Web interface edit records:
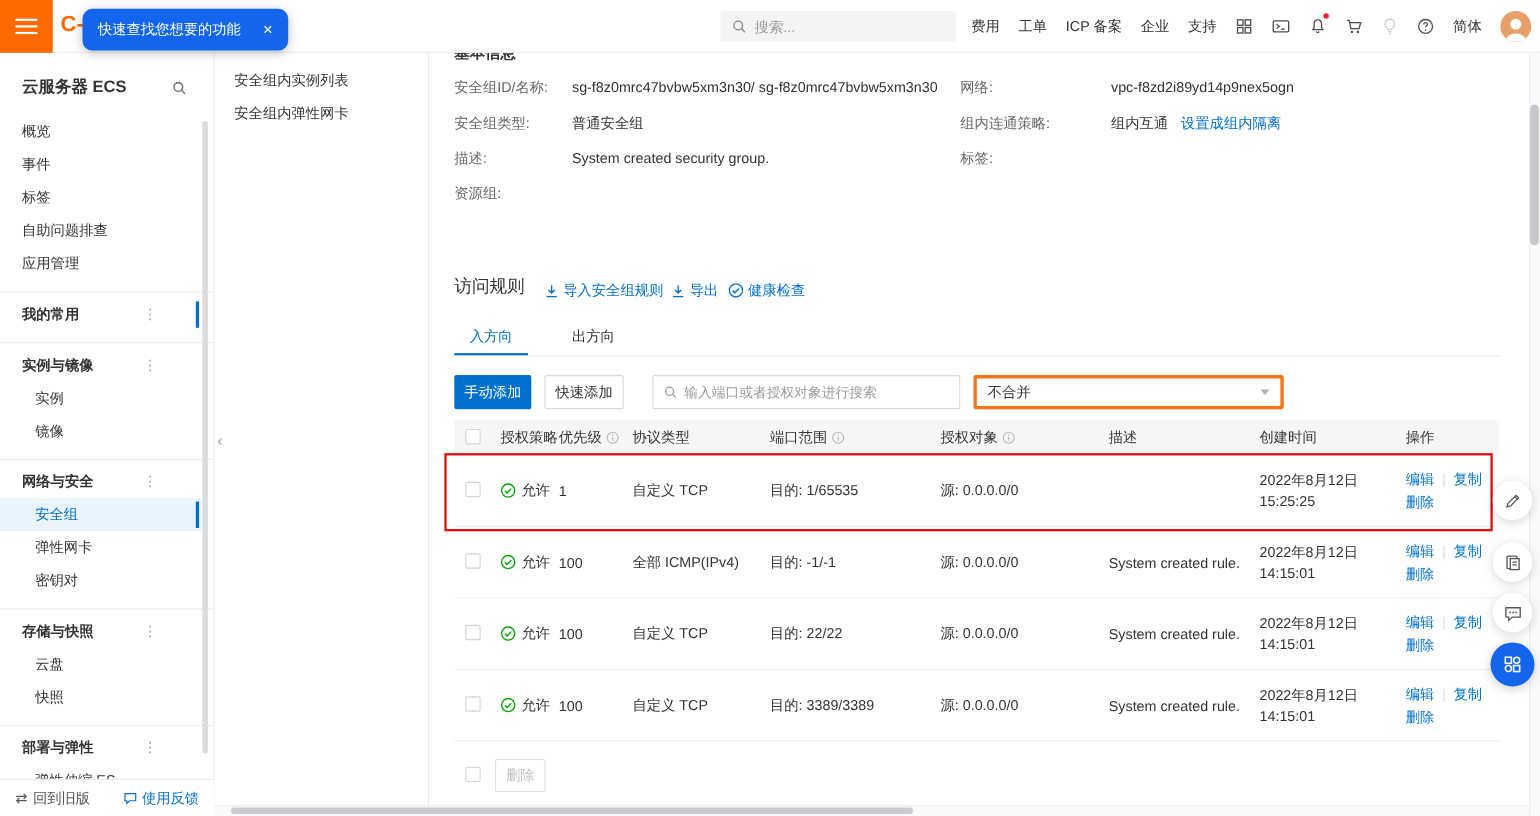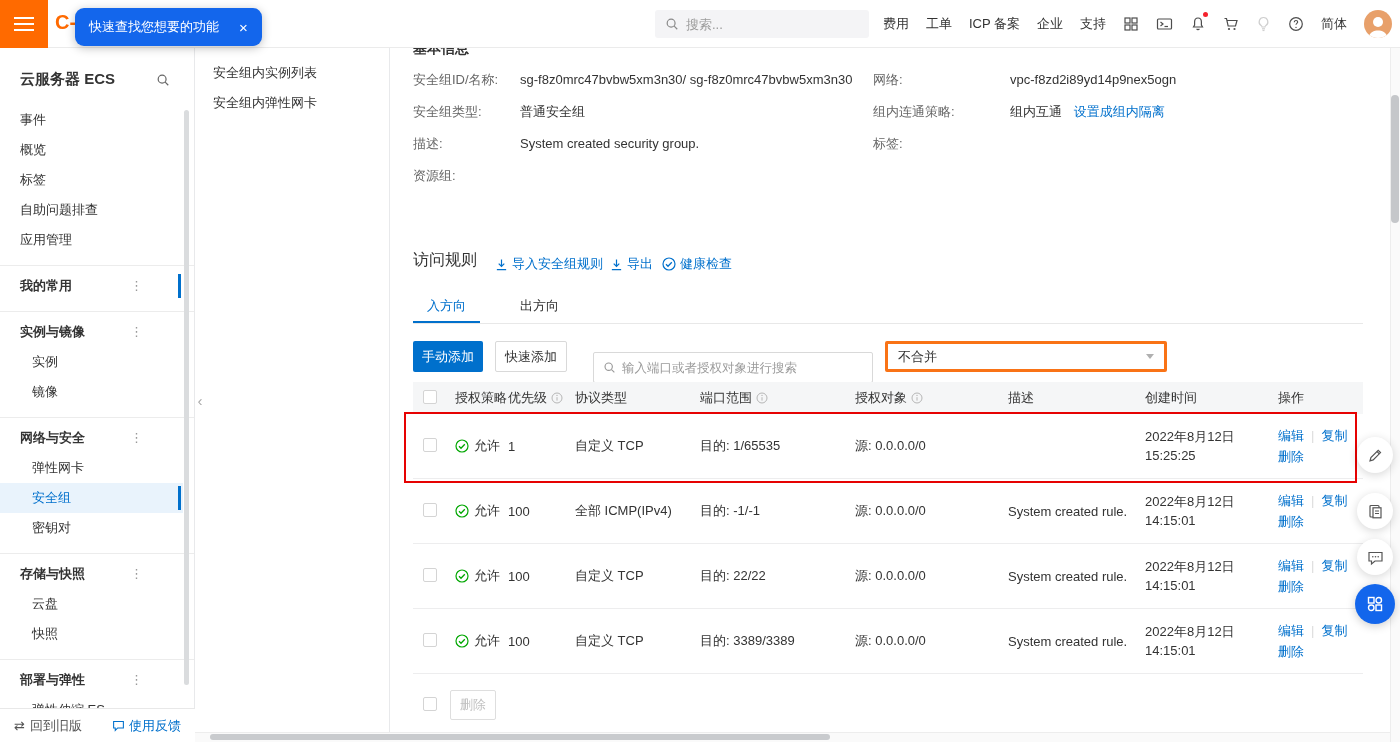--- a/index.html
+++ b/index.html
@@ -69,21 +69,21 @@
         display:flex;align-items:stretch;}
   .tab{padding:0 14px;line-height:32px;font-size:13px;cursor:pointer;}
   .tab.active{color:#0070cc;border-bottom:2px solid #0070cc;}
   .tab.plain{margin-left:26px;color:#333;}
 
   .btn-primary{position:absolute;left:23px;top:341px;width:70px;height:31px;background:#0070cc;color:#fff;
                border:none;border-radius:2px;font-size:13px;cursor:pointer;font-family:inherit;}
   .btn-default{position:absolute;left:105px;top:341px;width:72px;height:31px;background:#fff;color:#333;
                border:1px solid #d9d9d9;border-radius:2px;font-size:13px;cursor:pointer;font-family:inherit;}
   .rule-search{position:absolute;left:203px;top:341px;width:280px;height:31px;border:1px solid #d9d9d9;
-               border-radius:2px;display:flex;align-items:center;gap:6px;padding:0 9px;background:#fff;margin-top:11px;}
+               border-radius:2px;display:flex;align-items:center;gap:6px;padding:0 9px;background:#fff;}
   .rule-search input{border:none;outline:none;width:230px;font-size:12.5px;color:#333;font-family:inherit;}
   .rule-search input::placeholder{color:#9b9b9b;}
   .merge-select{position:absolute;left:495px;top:341px;width:282px;height:31px;border:3px solid #f97316;
                 border-radius:2px;display:flex;align-items:center;justify-content:space-between;
                 padding:0 10px;background:#fff;cursor:pointer;}
   .caret{width:0;height:0;border-left:4px solid transparent;border-right:4px solid transparent;
          border-top:5px solid #b0b0b0;}
 
   .rules-table{position:absolute;left:23px;top:382px;width:950px;}
   .t-head,.t-row{display:grid;grid-template-columns:42px 53px 67px 125px 155px 153px 137px 133px 1fr;
@@ -131,44 +131,44 @@
 <div class="sidebar">
   <div class="sb-title">
     <span>云服务器 ECS</span>
     <span class="sb-title-search">
       <svg width="14" height="14" viewBox="0 0 16 16">
           <circle cx="7" cy="7" r="4.5" fill="none" stroke="#666" stroke-width="1.4"></circle>
           <line x1="10.5" y1="10.5" x2="14" y2="14" stroke="#666" stroke-width="1.4"></line>
         </svg>
     </span>
   </div>
+  <div class="sb-item">概览</div>
   <div class="sb-item">事件</div>
-  <div class="sb-item">概览</div>
   <div class="sb-item">标签</div>
   <div class="sb-item">自助问题排查</div>
   <div class="sb-item">应用管理</div>
   <div class="sb-div"></div>
   <div class="sb-group pinned">
     <span>我的常用</span>
     <span class="sb-more">⋮</span>
   </div>
   <div class="sb-div"></div>
   <div class="sb-group">
     <span>实例与镜像</span>
     <span class="sb-more">⋮</span>
   </div>
   <div class="sb-item sb-sub">实例</div>
   <div class="sb-item sb-sub">镜像</div>
   <div class="sb-div"></div>
   <div class="sb-group">
     <span>网络与安全</span>
     <span class="sb-more">⋮</span>
   </div>
+  <div class="sb-item sb-sub active">安全组</div>
   <div class="sb-item sb-sub">弹性网卡</div>
-  <div class="sb-item sb-sub active">安全组</div>
   <div class="sb-item sb-sub">密钥对</div>
   <div class="sb-div"></div>
   <div class="sb-group">
     <span>存储与快照</span>
     <span class="sb-more">⋮</span>
   </div>
   <div class="sb-item sb-sub">云盘</div>
   <div class="sb-item sb-sub">快照</div>
   <div class="sb-div"></div>
   <div class="sb-group">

* [EXERCISE DIRECTIONS] Once the images are removed, print the remaining data exactly as it appears above.

* [SOLUTION FOR THIS EXERCISE]
--- a/index.html
+++ b/index.html
@@ -69,21 +69,21 @@
         display:flex;align-items:stretch;}
   .tab{padding:0 14px;line-height:32px;font-size:13px;cursor:pointer;}
   .tab.active{color:#0070cc;border-bottom:2px solid #0070cc;}
   .tab.plain{margin-left:26px;color:#333;}
 
   .btn-primary{position:absolute;left:23px;top:341px;width:70px;height:31px;background:#0070cc;color:#fff;
                border:none;border-radius:2px;font-size:13px;cursor:pointer;font-family:inherit;}
   .btn-default{position:absolute;left:105px;top:341px;width:72px;height:31px;background:#fff;color:#333;
                border:1px solid #d9d9d9;border-radius:2px;font-size:13px;cursor:pointer;font-family:inherit;}
   .rule-search{position:absolute;left:203px;top:341px;width:280px;height:31px;border:1px solid #d9d9d9;
-               border-radius:2px;display:flex;align-items:center;gap:6px;padding:0 9px;background:#fff;margin-top:11px;}
+               border-radius:2px;display:flex;align-items:center;gap:6px;padding:0 9px;background:#fff;}
   .rule-search input{border:none;outline:none;width:230px;font-size:12.5px;color:#333;font-family:inherit;}
   .rule-search input::placeholder{color:#9b9b9b;}
   .merge-select{position:absolute;left:495px;top:341px;width:282px;height:31px;border:3px solid #f97316;
                 border-radius:2px;display:flex;align-items:center;justify-content:space-between;
                 padding:0 10px;background:#fff;cursor:pointer;}
   .caret{width:0;height:0;border-left:4px solid transparent;border-right:4px solid transparent;
          border-top:5px solid #b0b0b0;}
 
   .rules-table{position:absolute;left:23px;top:382px;width:950px;}
   .t-head,.t-row{display:grid;grid-template-columns:42px 53px 67px 125px 155px 153px 137px 133px 1fr;
@@ -131,44 +131,44 @@
 <div class="sidebar">
   <div class="sb-title">
     <span>云服务器 ECS</span>
     <span class="sb-title-search">
       <svg width="14" height="14" viewBox="0 0 16 16">
           <circle cx="7" cy="7" r="4.5" fill="none" stroke="#666" stroke-width="1.4"></circle>
           <line x1="10.5" y1="10.5" x2="14" y2="14" stroke="#666" stroke-width="1.4"></line>
         </svg>
     </span>
   </div>
+  <div class="sb-item">概览</div>
   <div class="sb-item">事件</div>
-  <div class="sb-item">概览</div>
   <div class="sb-item">标签</div>
   <div class="sb-item">自助问题排查</div>
   <div class="sb-item">应用管理</div>
   <div class="sb-div"></div>
   <div class="sb-group pinned">
     <span>我的常用</span>
     <span class="sb-more">⋮</span>
   </div>
   <div class="sb-div"></div>
   <div class="sb-group">
     <span>实例与镜像</span>
     <span class="sb-more">⋮</span>
   </div>
   <div class="sb-item sb-sub">实例</div>
   <div class="sb-item sb-sub">镜像</div>
   <div class="sb-div"></div>
   <div class="sb-group">
     <span>网络与安全</span>
     <span class="sb-more">⋮</span>
   </div>
+  <div class="sb-item sb-sub active">安全组</div>
   <div class="sb-item sb-sub">弹性网卡</div>
-  <div class="sb-item sb-sub active">安全组</div>
   <div class="sb-item sb-sub">密钥对</div>
   <div class="sb-div"></div>
   <div class="sb-group">
     <span>存储与快照</span>
     <span class="sb-more">⋮</span>
   </div>
   <div class="sb-item sb-sub">云盘</div>
   <div class="sb-item sb-sub">快照</div>
   <div class="sb-div"></div>
   <div class="sb-group">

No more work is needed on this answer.